With user reviews, Steam is one step closer to Amazon

Soon you will have even less motivation to venture outside the cosy confines of Steam’s grey and black home-screen, as the digital game platform is adding user-reviews to their software suite. (Metacritic scores are already integrated.) “Steam Reviews,” as you might expect, let Steam users review the games that they play on Steam. You can up-vote or down-vote reviews, as well as follow erudite reviewers, and game developers are invited to tag along.

A good way to think of Steam is as the Amazon of videogames. Amazon, grew incrementally, from an online bookseller to a store that vends everything—from tablets to streaming services to imported sun-dried tomatoes—and it relies on its users to help sort the good from the bad. (The culture that sprung up around items such as three wolf moon and the gallon of milk are something else entirely.)
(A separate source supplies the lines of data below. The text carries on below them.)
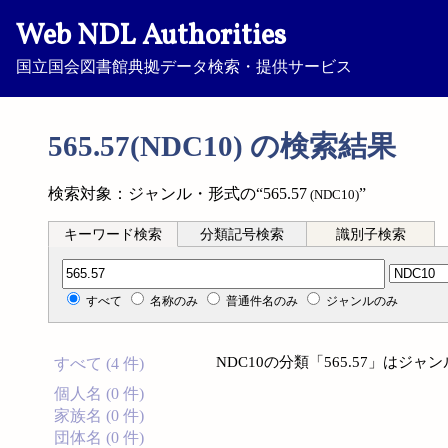
Web NDL Authorities
国立国会図書館典拠データ検索・提供サービス
565.57(NDC10) の検索結果
検索対象：ジャンル・形式の“565.57
”
(NDC10)
キーワード検索
分類記号検索
識別子検索
分類記号検索
すべて
名称のみ
普通件名のみ
ジャンルのみ
NDC10の分類「565.57」は
すべて (4 件)
個人名 (0 件)
家族名 (0 件)
団体名 (0 件)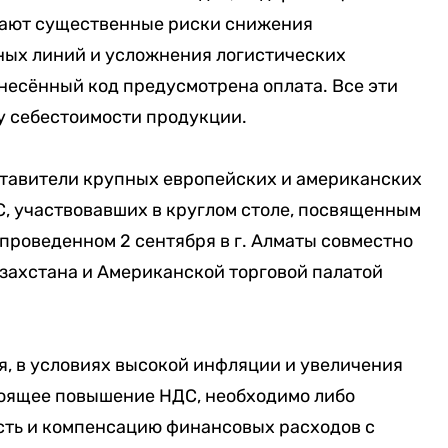
кают существенные риски снижения
ых линий и усложнения логистических
анесённый код предусмотрена оплата. Все эти
у себестоимости продукции.
дставители крупных европейских и американских
, участвовавших в круглом столе, посвященным
проведенном 2 сентября в г. Алматы совместно
захстана и Американской торговой палатой
, в условиях высокой инфляции и увеличения
тоящее повышение НДС, необходимо либо
ость и компенсацию финансовых расходов с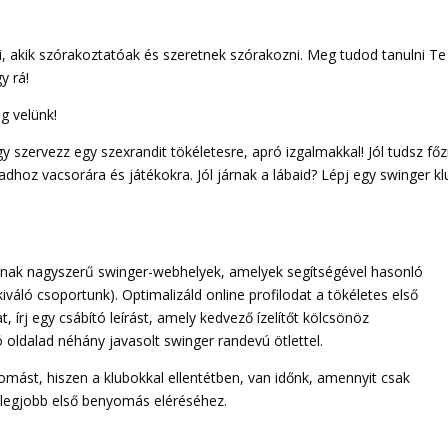
, akik szórakoztatóak és szeretnek szórakozni. Meg tudod tanulni Te 
gy rá!
g velünk!
gy szervezz egy szexrandit tökéletesre, apró izgalmakkal! Jól tudsz főz
hoz vacsorára és játékokra. Jól járnak a lábaid? Lépj egy swinger kl
annak nagyszerű swinger-webhelyek, amelyek segítségével hasonló
iváló csoportunk). Optimalizáld online profilodat a tökéletes első
írj egy csábító leírást, amely kedvező ízelítőt kölcsönöz
ldalad néhány javasolt swinger randevú ötlettel.
mást, hiszen a klubokkal ellentétben, van időnk, amennyit csak
a legjobb első benyomás eléréséhez.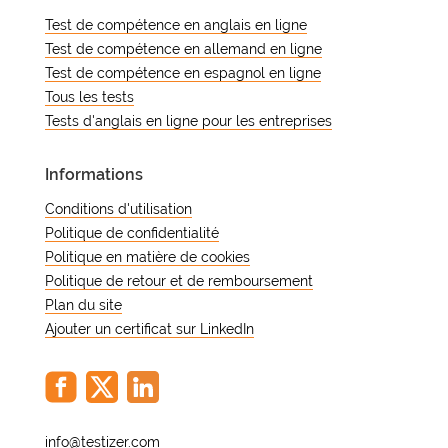
Test de compétence en anglais en ligne
Test de compétence en allemand en ligne
Test de compétence en espagnol en ligne
Tous les tests
Tests d'anglais en ligne pour les entreprises
Informations
Conditions d'utilisation
Politique de confidentialité
Politique en matière de cookies
Politique de retour et de remboursement
Plan du site
Ajouter un certificat sur LinkedIn
@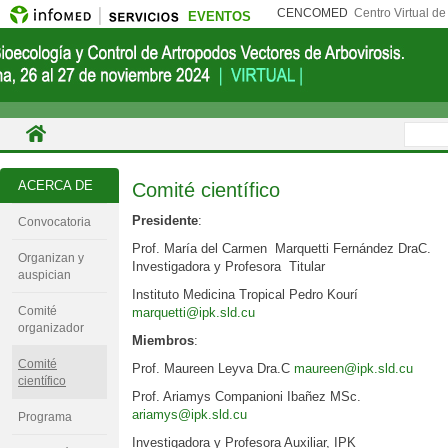
CENCOMED
Centro Virtual d
EVENTOS
ACERCA DE
Comité científico
Presidente
:
Convocatoria
Prof. María del Carmen Marquetti Fernández DraC.
Organizan y
Investigadora y Profesora Titular
auspician
Instituto Medicina Tropical Pedro Kourí
Comité
marquetti@ipk.sld.cu
organizador
Miembros
:
Comité
Prof. Maureen Leyva Dra.C
maureen@ipk.sld.cu
científico
Prof. Ariamys Companioni Ibañez MSc.
ariamys@ipk.sld.cu
Programa
Investigadora y Profesora Auxiliar, IPK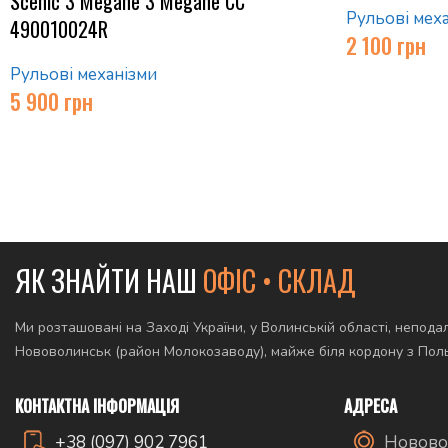
Scenic 3 Megane 3 Megane CC
Рульові мех
490010024R
2 100
грн
Рульові механізми
5 900
грн
ЯК ЗНАЙТИ НАШ
ОФІС • СКЛАД
Ми розташовані на Заході України, у Волинській області, неподал
Нововолинськ (район Молокозаводу), майже біля кордону з По
КОНТАКТНА ІНФОРМАЦІЯ
АДРЕСА
+38 (097) 902 7961
Новово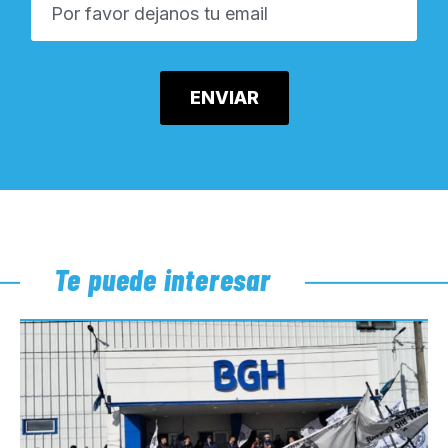
Te puede interesar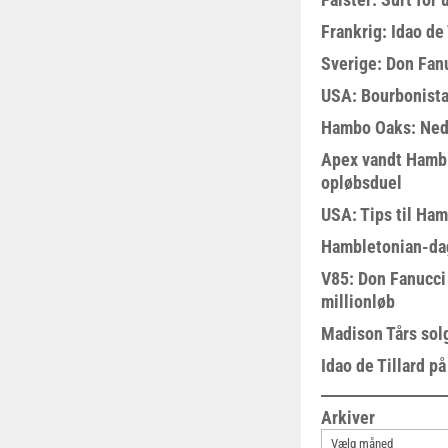
Frankrig: Idao de 
Sverige: Don Fanu
USA: Bourbonista
Hambo Oaks: Nedt
Apex vandt Hambl
opløbsduel
USA: Tips til Ha
Hambletonian-da
V85: Don Fanucci 
millionløb
Madison Tårs sol
Idao de Tillard på
Arkiver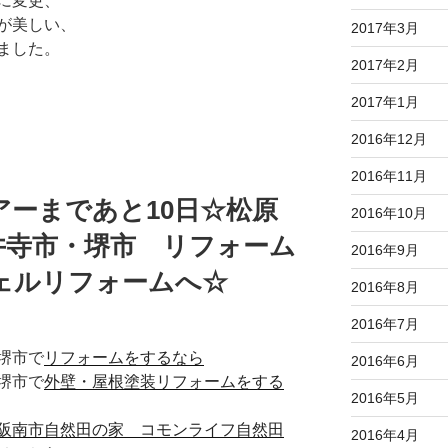
に変更、
が美しい、
2017年3月
ました。
2017年2月
2017年1月
2016年12月
2016年11月
ーまであと10日☆松原
2016年10月
井寺市・堺市 リフォーム
2016年9月
ェルリフォームへ☆
2016年8月
2016年7月
堺市で
リフォームをするなら
2016年6月
堺市で
外壁・屋根塗装リフォームをする
2016年5月
阪南市自然田の家 コモンライフ自然田
2016年4月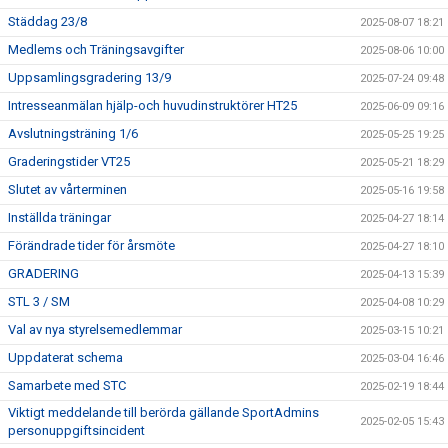
Städdag 23/8
2025-08-07 18:21
Medlems och Träningsavgifter
2025-08-06 10:00
Uppsamlingsgradering 13/9
2025-07-24 09:48
Intresseanmälan hjälp-och huvudinstruktörer HT25
2025-06-09 09:16
Avslutningsträning 1/6
2025-05-25 19:25
Graderingstider VT25
2025-05-21 18:29
Slutet av vårterminen
2025-05-16 19:58
Inställda träningar
2025-04-27 18:14
Förändrade tider för årsmöte
2025-04-27 18:10
GRADERING
2025-04-13 15:39
STL 3 / SM
2025-04-08 10:29
Val av nya styrelsemedlemmar
2025-03-15 10:21
Uppdaterat schema
2025-03-04 16:46
Samarbete med STC
2025-02-19 18:44
Viktigt meddelande till berörda gällande SportAdmins
2025-02-05 15:43
personuppgiftsincident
Starting with the obvious, they’re both based in Washington. And while Valve focuses squarely on games, they have grown from a humble game studio to a mighty publisher that has invented their own gamepad and that manufactures consoles to play their digital goods, much like Amazon has done with the Kindle. They both have daily deals that maintain a buzz. And they’re creating a community that revolves around the store. (I repeat, a community around a store!) Oh yeah, they’re getting into filmmaking too, collaborating with J.J. Abrams. Can the Steam equivalent of Amazon Instant Video be far behind?